Samuels made the call at Sunday's funeral service for 43-year-old Dionne Smith and her 16-year-old daughter, Jay-Shenel Gordon, who were both murdered by Smith's boyfriend, Fabian Lyewsang, at their home in Rose Mount, St James, on September 23. Lyewsang fled the scene but subsequently committed suicide.
In his solemn sermon at the funeral, which took place at the Farm Heights Seventh-day Adventist Church in the parish, Samuels lamented the fact that the society has degraded to the point where persons can be murdered at any time without even provoking their killers.
'STRIVE TO BE KINDER'
"The awesome spectacle of death is a lesson, a message, a word to the rest of us, that life can be taken from us at any point in the day - morning, noon or night. You don't have to trouble anybody for them to kill you. This is where we have reached, as ours is a violence-prone society," said the pastor.

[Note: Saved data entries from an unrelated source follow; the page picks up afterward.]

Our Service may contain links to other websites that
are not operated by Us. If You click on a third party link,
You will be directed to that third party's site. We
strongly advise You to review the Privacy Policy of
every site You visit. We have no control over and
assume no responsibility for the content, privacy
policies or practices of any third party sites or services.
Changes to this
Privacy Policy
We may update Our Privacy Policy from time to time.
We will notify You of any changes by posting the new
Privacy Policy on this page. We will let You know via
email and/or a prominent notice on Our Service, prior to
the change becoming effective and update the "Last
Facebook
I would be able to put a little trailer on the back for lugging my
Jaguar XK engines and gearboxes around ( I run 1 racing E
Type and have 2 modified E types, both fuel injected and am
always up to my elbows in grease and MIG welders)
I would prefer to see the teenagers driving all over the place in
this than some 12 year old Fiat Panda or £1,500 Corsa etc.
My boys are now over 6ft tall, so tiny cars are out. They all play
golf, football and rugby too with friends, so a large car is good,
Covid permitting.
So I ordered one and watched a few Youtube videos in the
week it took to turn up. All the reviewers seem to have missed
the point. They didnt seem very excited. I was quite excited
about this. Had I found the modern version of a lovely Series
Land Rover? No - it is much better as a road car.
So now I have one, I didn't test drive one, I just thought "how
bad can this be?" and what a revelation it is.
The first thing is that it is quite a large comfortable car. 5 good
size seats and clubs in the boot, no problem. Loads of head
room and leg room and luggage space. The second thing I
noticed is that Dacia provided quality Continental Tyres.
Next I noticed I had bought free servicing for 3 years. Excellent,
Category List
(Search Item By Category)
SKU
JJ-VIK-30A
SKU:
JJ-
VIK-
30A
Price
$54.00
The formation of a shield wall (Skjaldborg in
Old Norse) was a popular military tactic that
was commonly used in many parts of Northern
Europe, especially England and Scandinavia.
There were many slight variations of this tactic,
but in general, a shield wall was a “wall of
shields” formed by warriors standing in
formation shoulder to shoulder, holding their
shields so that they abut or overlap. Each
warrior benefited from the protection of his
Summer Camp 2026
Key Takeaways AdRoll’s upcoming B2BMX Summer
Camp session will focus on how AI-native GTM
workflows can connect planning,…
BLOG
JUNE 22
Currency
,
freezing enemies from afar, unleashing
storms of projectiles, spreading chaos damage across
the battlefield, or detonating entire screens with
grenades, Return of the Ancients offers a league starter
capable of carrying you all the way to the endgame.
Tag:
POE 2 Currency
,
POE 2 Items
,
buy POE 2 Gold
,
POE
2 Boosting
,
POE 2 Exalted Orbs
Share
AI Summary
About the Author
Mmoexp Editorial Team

"In processing these issues, we must strive to be a kinder and gentler society. We must affirm that we are our brother's keeper, and we must affirm the love for life and care for each other."
In echoing similar sentiments to Samuels, People's National Party caretaker for Central St James, AndrÈ Hilton, said that in light of the tragic deaths of Smith and Gordon, greater emphasis must be placed on teaching boys and men how to care for women.
"I suggest that we as citizens, and particularly our men, have to love, cherish and protect our women. When we're training up our boys, remember that we're training up our next generation of fathers, caregivers, and partners, so let's care for our boys so they can be good husbands, fathers, and providers for the family," said Hilton.
Earlier this month, the Violence Prevention Alliance called for social intervention programmes to be put in place to tackle the problem of domestic violence, including 'intimate-partner' violence.